Né à Dornes (Nièvre) le 22 décembre 1744. Enfant d’une riche famille de marchands il entra dans les ordres et se fit remarquer comme prédicateur à la paroisse de Saint Roch à Paris. Lors d’un sermon en présence du roi il dira : " il faut des rois et non des tyrans, il faut des sujets et non des esclaves ". Cette prise de position lui vaudra d’être blâmé. Lors de la convocation des Etats Généraux, il participera très activement aux assemblées de sections et rédigera le cahier de doléance du clergé de Saint Roch. Il sera un des vainqueurs de la Bastille ou il risqua même sa vie.

Il défendra des positions très à gauche soutenant à fond les patriotes et sera même accusé de prôner la loi agraire, il utilisera pour développer ses théories un journal appelé la Bouche de fer. Au Club des Jacobins de Paris il précisera sa profession de fois en avril 1791 : " La liberté sans laquelle on n’est pas d’homme ; l’égalité des droit sans laquelle on n’est pas citoyen ; la souveraineté du peuple sans laquelle il n’existe ni liberté ni égalité... ". A cette époque il était encore un patriote au fait de sa popularité. Le 1er mai il sera sacré à Paris évêque constitutionnel da Calvados et en septembre, ce département l’enverra siéger à l’Assemblée Législative le premier sur treize. A l’Assemblée bien que continuant à défendre des positions de gauche, il se rapprochera de Roland et de Brissot. Il déclarera qu’il n’y a pas lieu à mettre en accusation Narbonne et l’aidera à fuir. Cela est ses attaques contre Marat le feront exclure des Jacobins le 17 septembre 1792.

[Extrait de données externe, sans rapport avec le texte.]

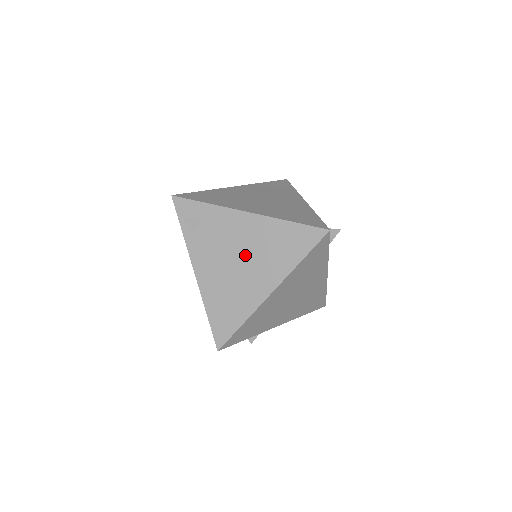
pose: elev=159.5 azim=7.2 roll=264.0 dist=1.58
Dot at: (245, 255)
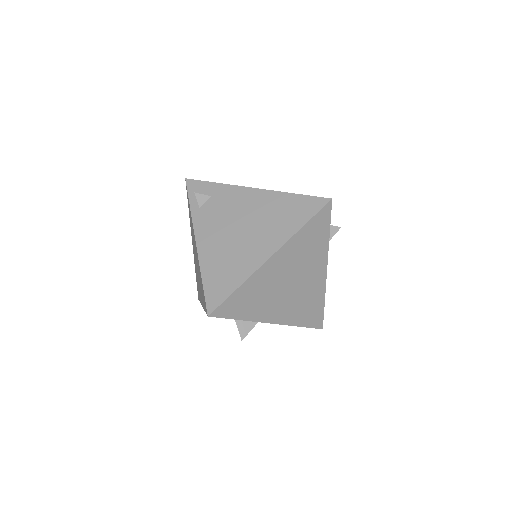
Dot at: (249, 223)
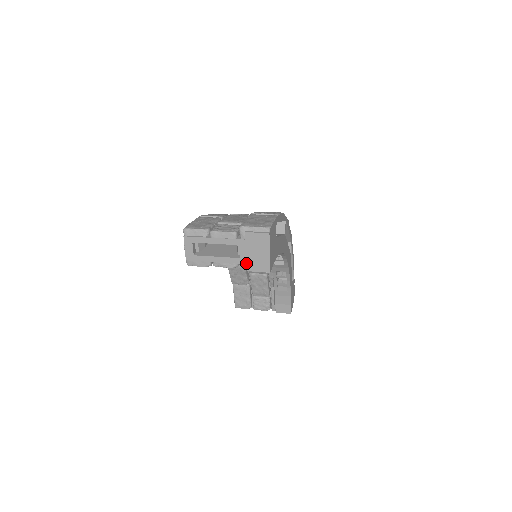
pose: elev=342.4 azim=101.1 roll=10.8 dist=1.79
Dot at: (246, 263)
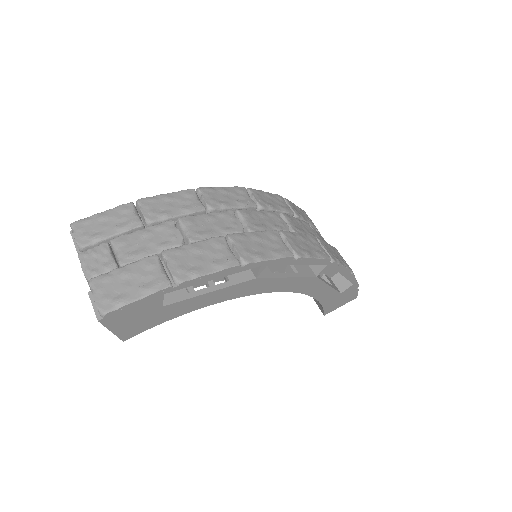
Dot at: occluded
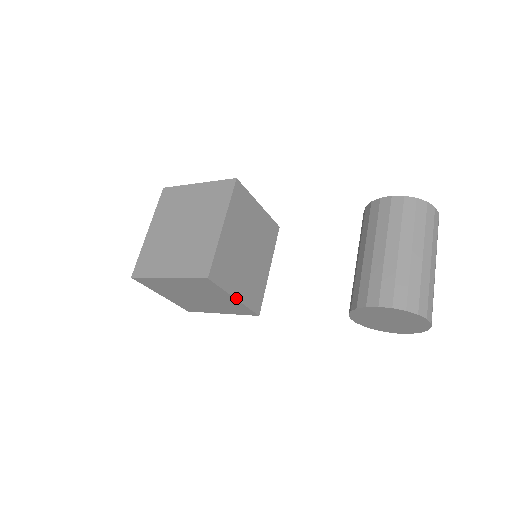
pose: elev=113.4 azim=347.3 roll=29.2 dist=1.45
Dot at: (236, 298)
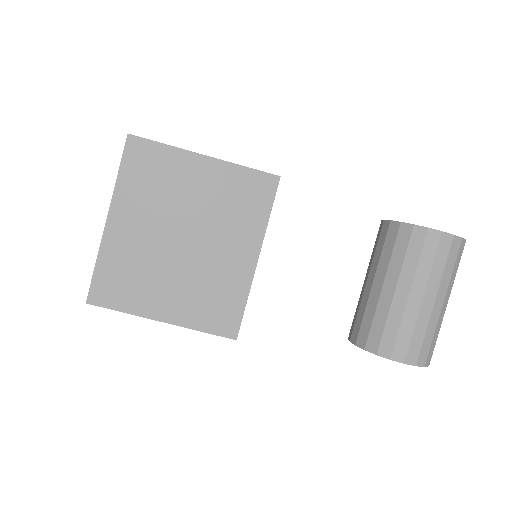
Dot at: occluded
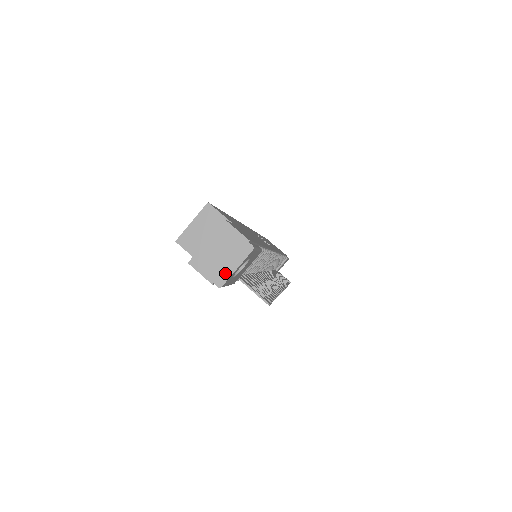
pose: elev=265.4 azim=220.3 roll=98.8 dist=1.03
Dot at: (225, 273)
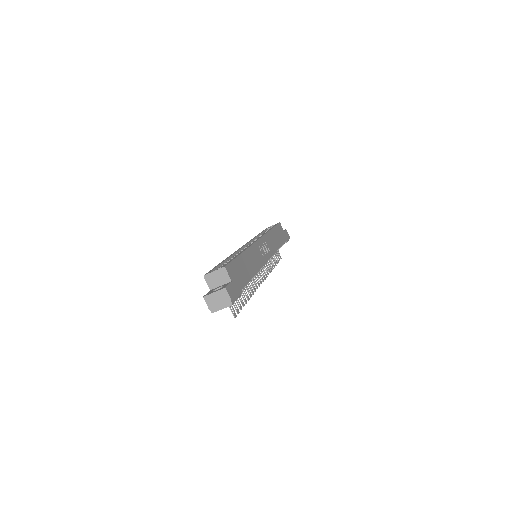
Dot at: (216, 309)
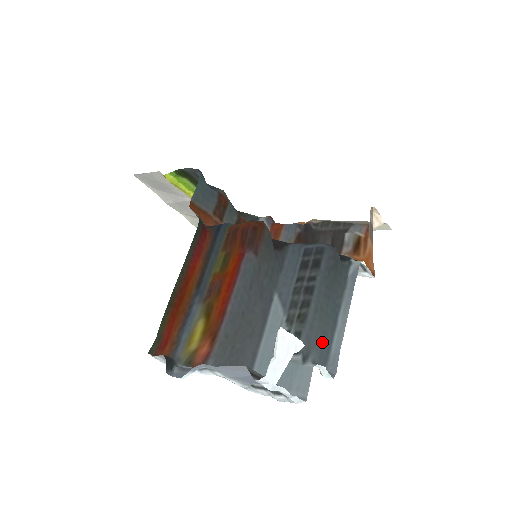
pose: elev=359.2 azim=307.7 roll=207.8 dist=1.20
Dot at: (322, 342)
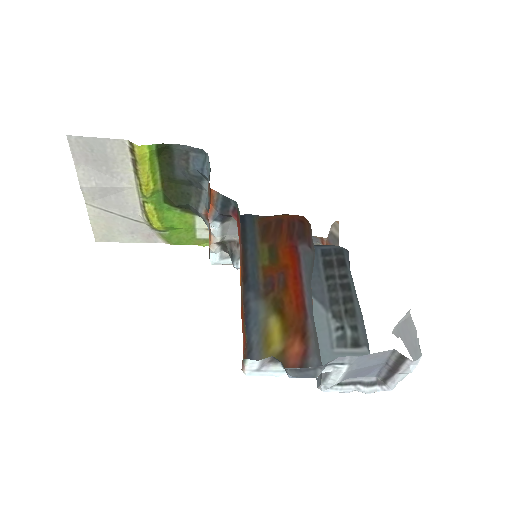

Mais entre temps il avait été réélu à la Convention à nouveau le premier. Dés le début de la session ses positions ne se distinguerons plus de celles des Girondins et lors de sa mission dans l’Yonne en octobre il sera un chaud laudateur de Roland, il se montrera très critique envers les taxateurs qu'il qualifiera d’anarchistes. On remarquera qu’il avait alors bien changé et que ses positions " populaires " n’étaient plus que souvenirs. Dans le procès du roi, il refusera d’abord de se prononcer sur la mise en accusation du monarque, puis votera pour l’appel au peuple, la détention et le sursis. Par contre il votera la mise en accusation de Marat. Son " Journal des Amis " créés pour soutenir la Gironde n’eut que peu de succès. Il s’opposera encore au mariage des prêtres et attaquera fermement la Commune de Paris. Il sera donc inclus sur la liste de ceux que les sections désiraient voir exclure de la Convention, pourtant il ne sera pas décrété d’arrestation le 2 juin 1793. Ce n’est qu’après l’assassinat de Marat qu’il fut accusé d’avoir été en relation avec Charlotte Corday et mis en état d’arrestation. Il fut donc assez logiquement inclus dans le procès des Girondins, condamné à mort et exécuté le 10 brumaire de l’an II. On dit qu’avant son exécution il se fit relever de l’apostasie et confessa certains de ses collègues.